When light passes through a prism, it bends due to refraction. The amount of bending, or deviation, is influenced by the angle of incidence and the refractive index of the prism for different wavelengths of light. Each color has a different refractive index, which leads to varying angles of deviation.

Refractive Indices for Primary Colors

For our calculations, we can use approximate values for the refractive indices of the colors:

• Red: 1.620
• Yellow: 1.615
• Green: 1.610
• Blue: 1.590

Calculating Angle of Deviation

The angle of deviation (D) can be calculated using the formula:

D = (n - 1)A

Where:

• D: Angle of deviation
• n: Refractive index of the prism for the specific color
• A: Angle of the prism (which we will assume to be a constant value, typically around 60 degrees for these calculations)

Calculating for Each Angle of Incidence

Let’s assume the angle of the prism (A) is 60 degrees. We will calculate the angle of deviation for each angle of incidence (i) provided: 35°, 40°, 45°, 50°, 55°, and 60°.

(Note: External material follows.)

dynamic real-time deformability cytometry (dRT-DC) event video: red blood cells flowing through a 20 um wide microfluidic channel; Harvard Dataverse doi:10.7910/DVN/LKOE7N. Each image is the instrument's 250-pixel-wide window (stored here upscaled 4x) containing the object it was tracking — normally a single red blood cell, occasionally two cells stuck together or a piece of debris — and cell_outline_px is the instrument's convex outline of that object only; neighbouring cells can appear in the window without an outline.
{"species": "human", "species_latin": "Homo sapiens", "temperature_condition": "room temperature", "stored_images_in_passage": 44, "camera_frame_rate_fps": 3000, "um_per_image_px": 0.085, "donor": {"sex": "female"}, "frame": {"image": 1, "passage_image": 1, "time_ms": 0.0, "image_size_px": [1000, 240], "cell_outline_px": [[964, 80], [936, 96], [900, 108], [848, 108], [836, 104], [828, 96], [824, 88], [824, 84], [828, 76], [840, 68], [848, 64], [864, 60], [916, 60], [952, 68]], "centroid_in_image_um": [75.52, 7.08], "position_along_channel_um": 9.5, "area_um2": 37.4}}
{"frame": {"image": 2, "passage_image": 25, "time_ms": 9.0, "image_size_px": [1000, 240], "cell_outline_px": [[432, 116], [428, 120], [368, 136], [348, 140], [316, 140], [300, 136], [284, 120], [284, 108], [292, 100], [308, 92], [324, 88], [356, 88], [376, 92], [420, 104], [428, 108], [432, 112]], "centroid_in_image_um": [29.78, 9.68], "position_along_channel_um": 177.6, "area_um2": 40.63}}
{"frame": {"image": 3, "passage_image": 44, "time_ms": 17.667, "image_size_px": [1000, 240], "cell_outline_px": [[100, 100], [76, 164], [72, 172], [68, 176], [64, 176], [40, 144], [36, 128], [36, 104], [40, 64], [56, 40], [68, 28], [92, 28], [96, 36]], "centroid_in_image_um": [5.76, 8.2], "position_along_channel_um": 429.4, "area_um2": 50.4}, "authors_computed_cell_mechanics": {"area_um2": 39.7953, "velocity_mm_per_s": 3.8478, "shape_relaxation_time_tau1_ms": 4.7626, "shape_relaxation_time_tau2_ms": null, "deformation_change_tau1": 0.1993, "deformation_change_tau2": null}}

Example Calculation for Red Light

For red light with a refractive index of 1.620:

• At 35°: D = (1.620 - 1) * 60 = 37.2°
• At 40°: D = (1.620 - 1) * 60 = 37.2°
• At 45°: D = (1.620 - 1) * 60 = 37.2°
• At 50°: D = (1.620 - 1) * 60 = 37.2°
• At 55°: D = (1.620 - 1) * 60 = 37.2°
• At 60°: D = (1.620 - 1) * 60 = 37.2°

Calculating for Other Colors

Using the same method, we can calculate for yellow, green, and blue:

• Yellow (1.615): D = (1.615 - 1) * 60 = 36.9°
• Green (1.610): D = (1.610 - 1) * 60 = 36.6°
• Blue (1.590): D = (1.590 - 1) * 60 = 35.4°

Summary of Results

Here’s a summary of the angles of deviation for each color at the specified angles of incidence:

• Red: 37.2°
• Yellow: 36.9°
• Green: 36.6°
• Blue: 35.4°

As you can see, the angle of deviation varies slightly for each color due to their different refractive indices. This phenomenon is what leads to the dispersion of light, creating a spectrum of colors when white light passes through a prism.